Problem –
Resume the piece on the Chuck Connelly exhibit at the Warhol, picking up right after its last sentence.

*** Excerpt to read Section Begins ***

Wednesday, December 10, 2014

Around Town - The Chuck Connelly Exhibit at the Warhol

Slag 2013 Courtesy the artist

The Andy Warhol Museum is currently presenting an exhibit titled "Chuck Connelly: My America" as
its contribution to the 2014 Pittsburgh Biennial. The exhibit runs through January 4, 2015 The exhibit features 21 of Connelly's works created from 1979 through 2013.

Born in Pittsburgh in 1955, Connelly graduated from the Tyler School of Art,
Philadelphia, in 1977 and, by the mid-1980s, was recognized as a key figure among
the New York-based Neo-expressionist painters. Known for using thickly layered
brush strokes and bold palettes, his subjects have varied widely from religious
imagery to cosmic visions, portraits, landscapes, and Victorian homes from the
Philadelphia neighborhood where he now lives.

*** Excerpt to read Section Ends ***
*** Information given Section Begins ***

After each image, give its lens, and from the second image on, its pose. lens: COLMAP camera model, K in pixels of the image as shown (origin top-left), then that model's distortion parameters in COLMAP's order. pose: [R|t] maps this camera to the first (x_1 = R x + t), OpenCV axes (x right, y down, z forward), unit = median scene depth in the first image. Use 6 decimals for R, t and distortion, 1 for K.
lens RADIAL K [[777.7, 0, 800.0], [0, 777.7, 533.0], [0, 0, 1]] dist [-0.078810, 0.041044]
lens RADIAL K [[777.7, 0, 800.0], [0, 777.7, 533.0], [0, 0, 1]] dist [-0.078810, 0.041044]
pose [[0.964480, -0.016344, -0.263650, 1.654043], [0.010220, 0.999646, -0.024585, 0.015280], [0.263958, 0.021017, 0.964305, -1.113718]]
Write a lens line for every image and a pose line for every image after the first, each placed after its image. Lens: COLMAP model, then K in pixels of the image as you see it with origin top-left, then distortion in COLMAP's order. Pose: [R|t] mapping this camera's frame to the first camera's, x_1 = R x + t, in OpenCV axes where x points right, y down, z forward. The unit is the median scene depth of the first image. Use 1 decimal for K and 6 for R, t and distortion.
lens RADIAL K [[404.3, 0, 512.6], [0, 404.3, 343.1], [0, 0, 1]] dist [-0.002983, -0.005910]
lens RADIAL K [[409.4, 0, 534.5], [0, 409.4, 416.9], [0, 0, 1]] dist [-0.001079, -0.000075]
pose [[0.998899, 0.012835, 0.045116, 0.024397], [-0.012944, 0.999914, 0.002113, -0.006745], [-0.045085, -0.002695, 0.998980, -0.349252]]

*** Information given Section Ends ***

Task result –
Homo 1979 Courtesy the Artist

"During Connelly’s rise to prominence in New York the hip hop, post-punk, and street art movements had coalesced and artists such as Jean- Michel Basquiat and Keith Haring were incorporating their graffiti fonts and character onto neo-expressionist paintings,"  said Jessica Beck, the Warhol’s assistant
curator of art, who arranged the exhibition along with Nicholas Chambers. "In 'Homo,' one can see Connelly’s multilayered approach as he renders an Old-Master subject in contemporary style. The face of Santa is modeled after a Peter Paul Rubens portrait and the text applied in silver spray paint drips to the edge of the frame like a graffiti tag. Like Warhol’s comic strip paintings, Connelly employs a sexual slur with a children’s fictional character. However, the text appears impulsive and alters, almost defaces, his canvas of laborious detail."

"Connelly is a prodigious painter, working for nearly 40 years, which is why this first solo
museum show feels long overdue. 'My America' represents his personal story through the decades, shown in a progression of works that interweave grand art historical themes with contemporary social

Critics have compared Connelly's art to Soutine and Van Gogh, but his urban
landscapes also conjure the grittiness of the American realist George Bellows.
Connelly infuses an element of the surreal, seeming to portray untold narratives and
an otherworldly dimension.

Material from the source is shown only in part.